Upon examination of a trademark application form JIPO will reject class headings and require applicants to list specific goods and/or services for which protection is sought. In those circumstances applicants will be required to submit their amended list of goods and/or services on the appropriate form along with the applicable fee.
By Dianne Daley McClure
Intellectual Property Partner | Foga Daley
Prior to 2015, there was no statutory registration system in Jamaica and no requirement for registration under the Copyright Act. With the passage of Jamaica’s Copyright Act of 1993, the government of Jamaica policy was to not impose a statutory system of copyright registration based on the principle of automatic protection under the Berne Convention, i.e. copyright protection must not be conditional upon compliance with any formality.

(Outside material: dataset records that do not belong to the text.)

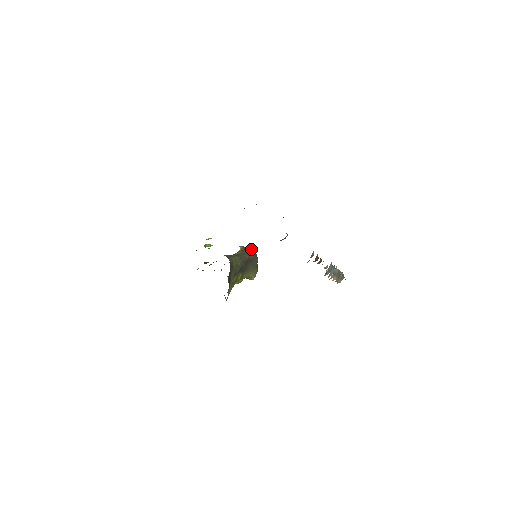
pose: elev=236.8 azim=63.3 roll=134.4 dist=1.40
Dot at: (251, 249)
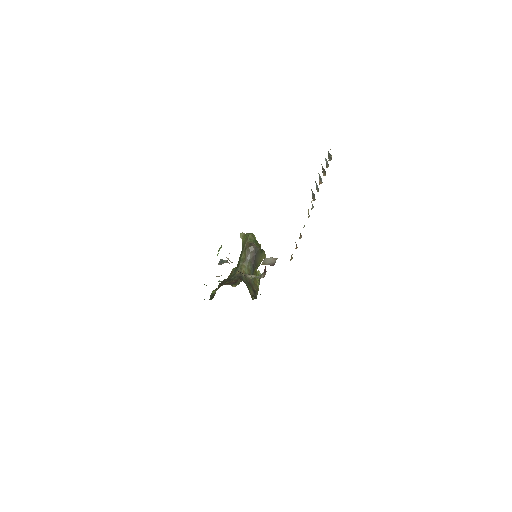
Dot at: (249, 246)
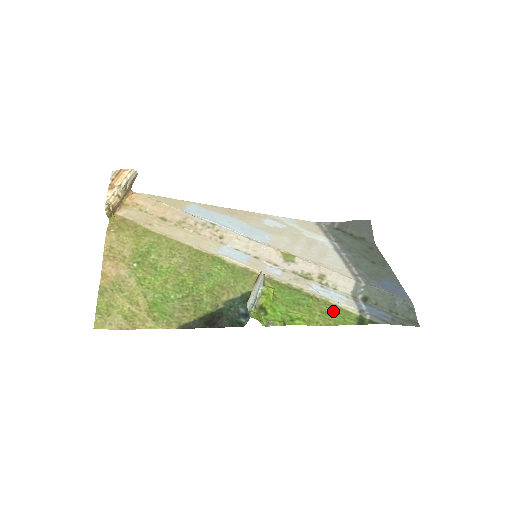
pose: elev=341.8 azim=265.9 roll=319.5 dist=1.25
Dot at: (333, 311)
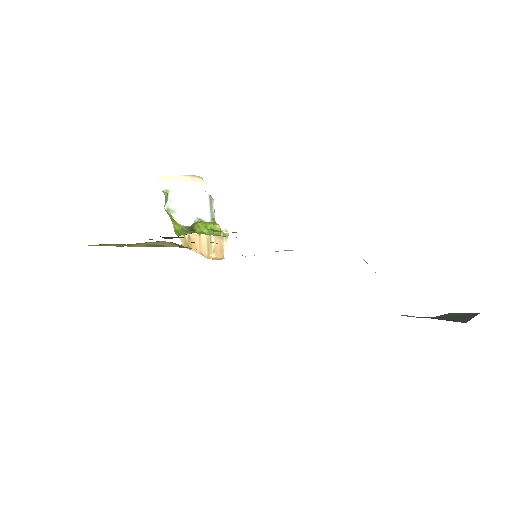
Dot at: occluded
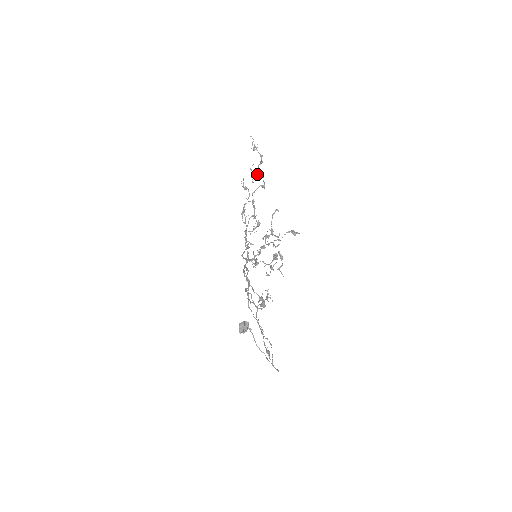
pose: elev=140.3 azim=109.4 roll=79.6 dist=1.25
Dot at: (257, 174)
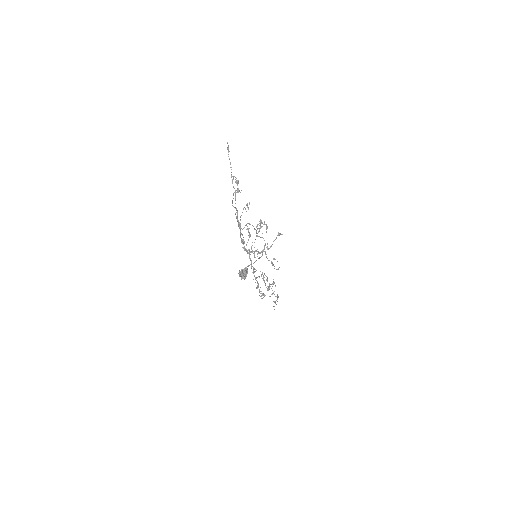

In 2000 a non-profit, non-governmental organisation, the Intellectual Property Service Centre (IPC), created a voluntary copyright recordation and deposit facility in conjunction with National Library of Jamaica, where copyright owners could file their ownership claims to copyright and deposit a copy of their work, to establish a public record of their claims. IPC became a nationally recognized voluntary copyright registration facility.
The Government’s Copyright Registration System
Copyright registration is now recognized under Jamaica’s Copyright Act. The government introduced statutory copyright registration through amendments to the Copyright Act in 2015 making it is possible to register your copyright at the Jamaica Intellectual Property Office (JIPO). The Copyright (Amendment) Act 2015 in force July 30, 2015, establishes JIPO as the Copyright Registry and outlines procedures and fees for registration.

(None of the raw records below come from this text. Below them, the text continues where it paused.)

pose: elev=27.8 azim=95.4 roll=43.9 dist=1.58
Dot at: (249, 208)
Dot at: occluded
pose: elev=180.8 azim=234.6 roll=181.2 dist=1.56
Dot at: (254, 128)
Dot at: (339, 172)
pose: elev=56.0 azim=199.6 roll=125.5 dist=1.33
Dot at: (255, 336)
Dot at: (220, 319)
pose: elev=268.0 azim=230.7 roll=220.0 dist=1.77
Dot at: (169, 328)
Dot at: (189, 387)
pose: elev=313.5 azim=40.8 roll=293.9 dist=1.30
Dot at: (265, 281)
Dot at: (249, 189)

The JIPO copyright system is an adaptation of the copyright recordation system carried out by IPC for several years, with one of the main differences being that JIPO only accepts works in digital format.
The JIPO Copyright Registration process requires the Applicant (author/copyright owner) to complete sign and submit an Application for Registration form as prescribed in the First Schedule to the Amendment Act. The original application (not a digital copy) must be submitted to JIPO. The Application must be witnessed by a Justice of the Peace, Attorney-at-Law, Minister of Religion or Medical Doctor. The Applicant must also complete sign and submit a Declaration which is to be witnessed by a Justice of the Peace. A digital copy of the work (in specified formats) must be deposited with the application at JIPO.

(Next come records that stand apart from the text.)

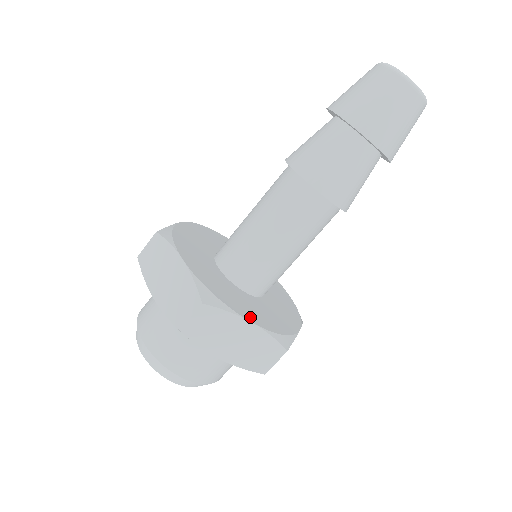
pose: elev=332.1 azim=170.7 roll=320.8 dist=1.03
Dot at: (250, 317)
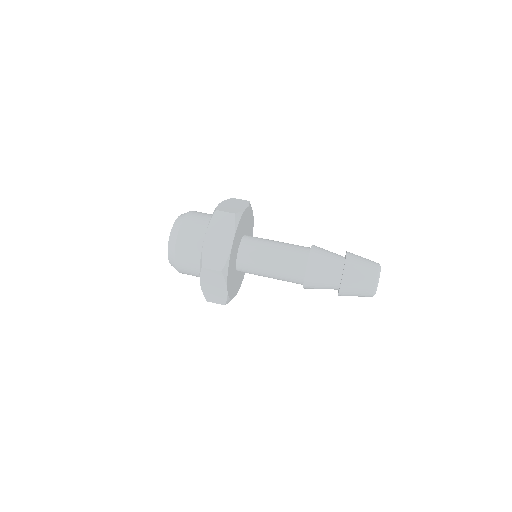
Dot at: (229, 286)
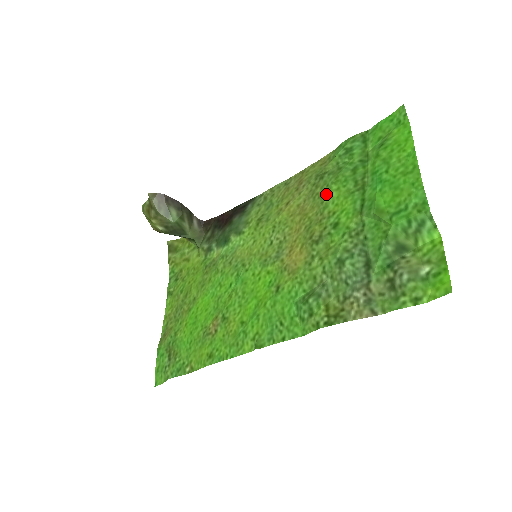
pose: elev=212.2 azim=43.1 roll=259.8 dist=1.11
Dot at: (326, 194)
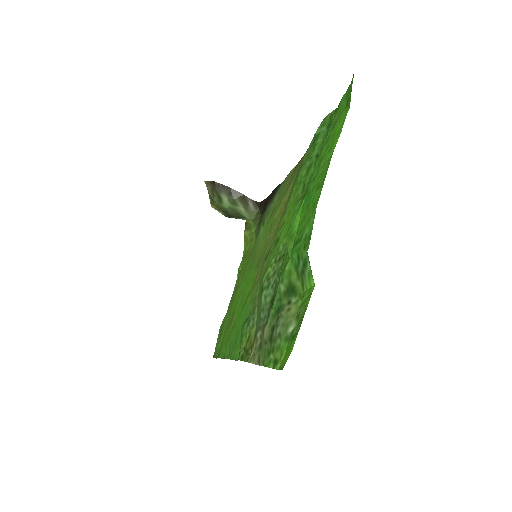
Dot at: (290, 197)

The JIPO Copyright registration system is voluntary. Registration is not a condition for copyright protection. Copyright protection is automatic so long as the work qualifies for protection under the Copyright Act.
One of the benefits of the Copyright registration system is that the certificate of registration and other documents which are certified extracts of the JIPO Copyright Register are presumed to be authentic for all purposes and are admissible in evidence in any legal proceedings.
The JIPO Copyright Registration fees are based on the type of work. In relation to short literary works such as poems, song lyrics and short stories, the fees are discounted based on the volume of the works being registered by the Applicant. For longer works such as books and magazines the fees are based on the number of pages.